Il ne lui faut que quelques secondes pour venir ouvrir après mon coup de sonnette.
Deux mots tournent en boucle dans ma tête pendant ces quelques secondes : je merde, je merde, je merde...
Pourquoi j’ai sonné ? Qu’est-ce que je fous devant cette maison ? Je vais dire quoi ? Je vais faire quoi ? Qui va m’ouvrir ?
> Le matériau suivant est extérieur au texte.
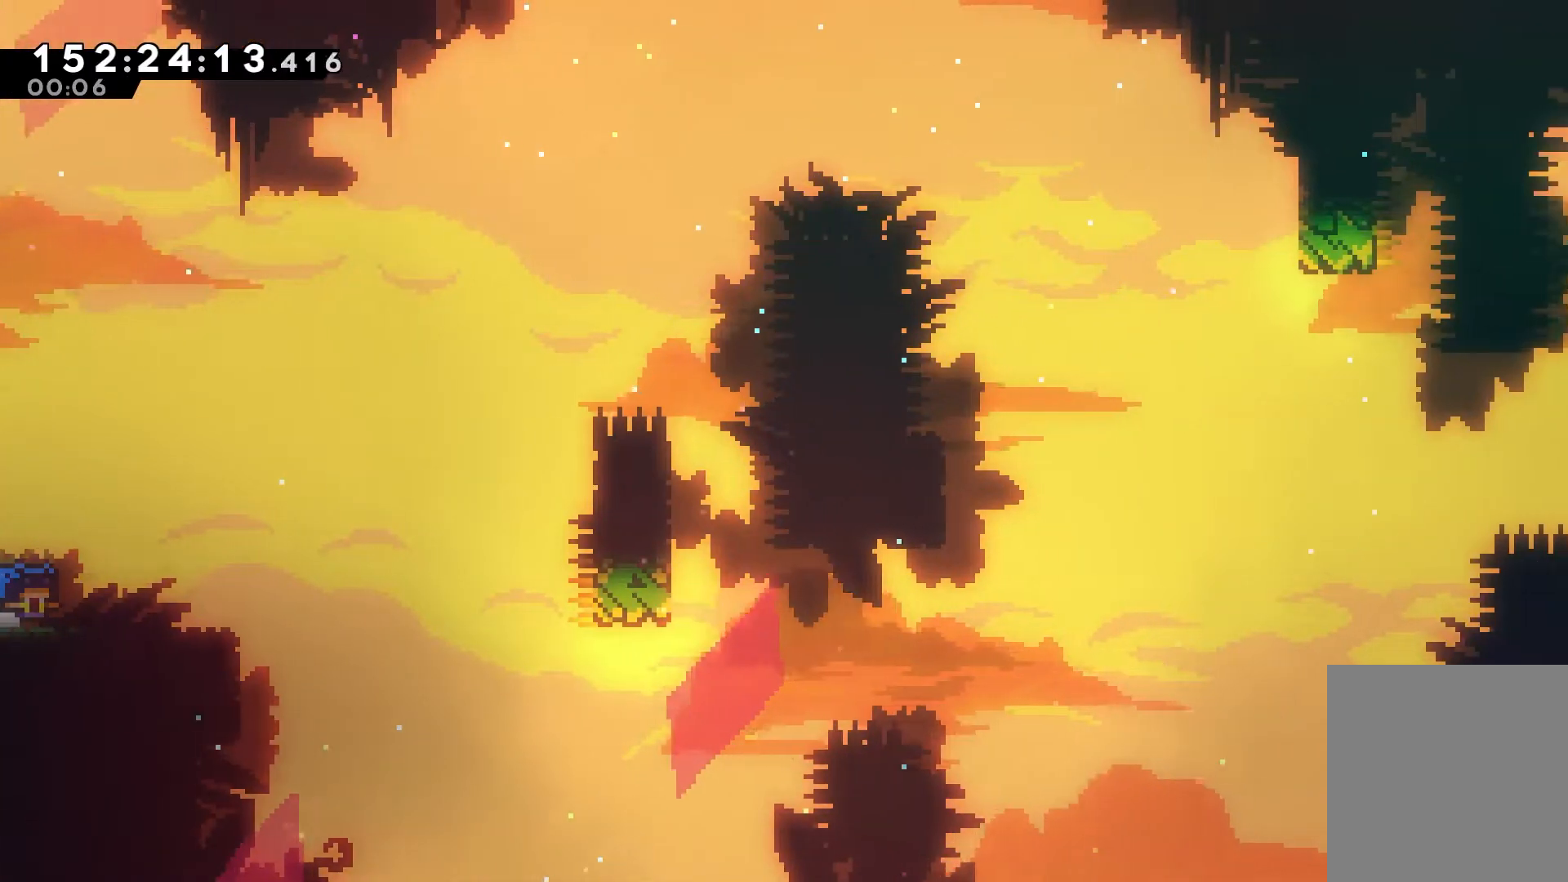
{"keys": ["jump", "right"], "events": [[167, "dash", "down"], [367, "jump", "down"], [450, "dash", "up"]]}
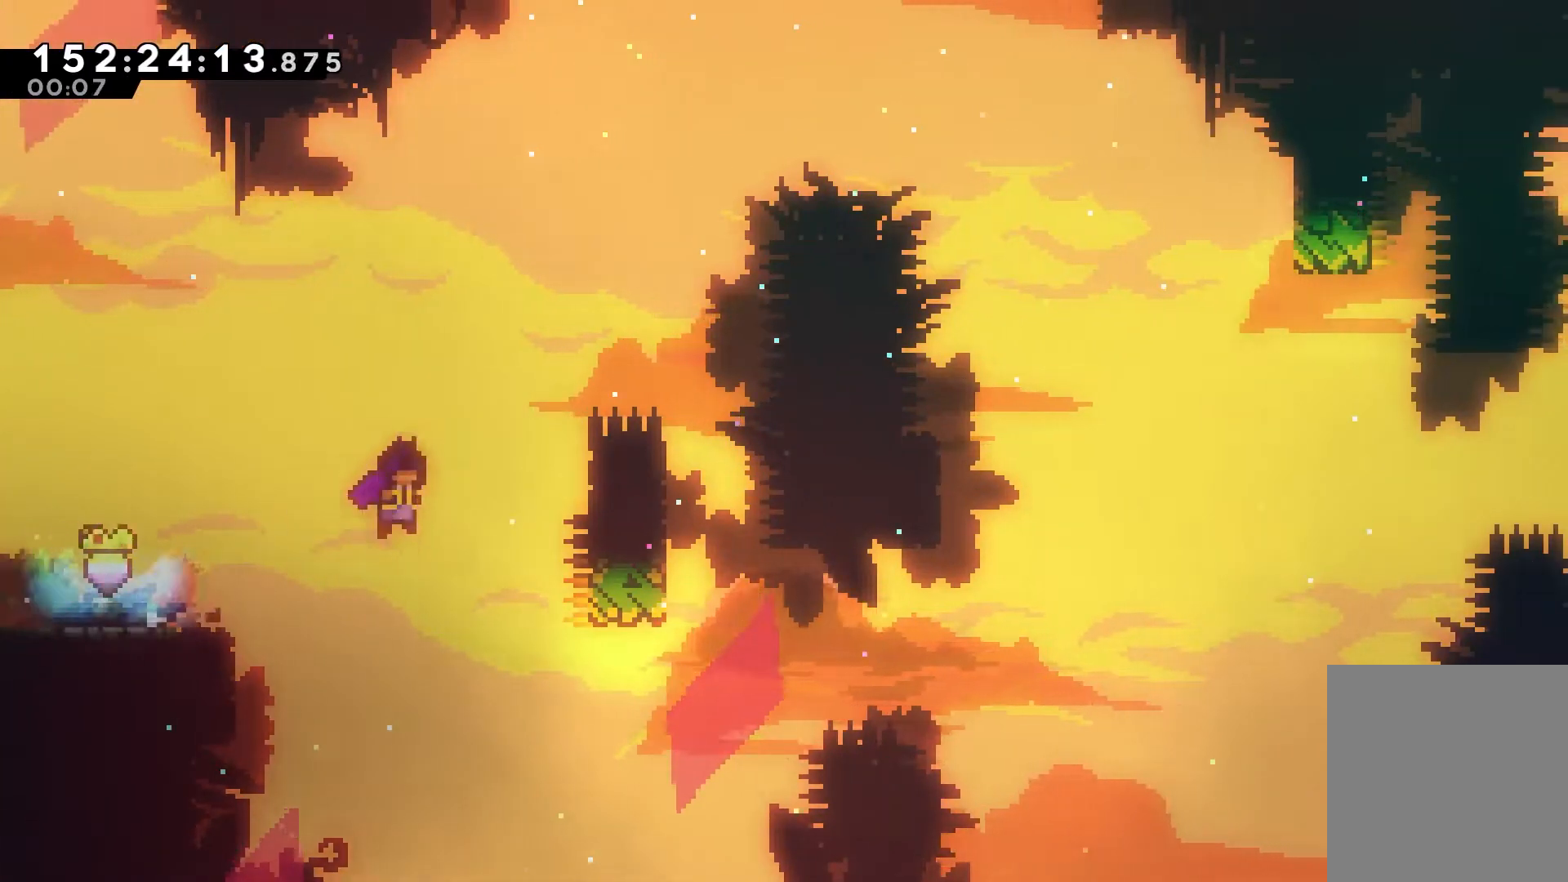
{"keys": ["grab", "right", "up"], "events": [[133, "grab", "down"], [133, "up", "down"], [467, "jump", "up"]]}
J’étais revenue me garer en face, j’avais un plan, un bon plan, il allait forcément revenir lui aussi, à la même place où il gare sa voiture tous les jours, juste devant la porte de leur garage, moi je descends de ma voiture, je marche jusqu’à lui, j’ouvre la portière côté passager — dans mon plan, elle n’est pas verrouillée et elle s’ouvre — je m’assieds, je pointe mon flingue sur lui et je lui dis de rouler. Il roule.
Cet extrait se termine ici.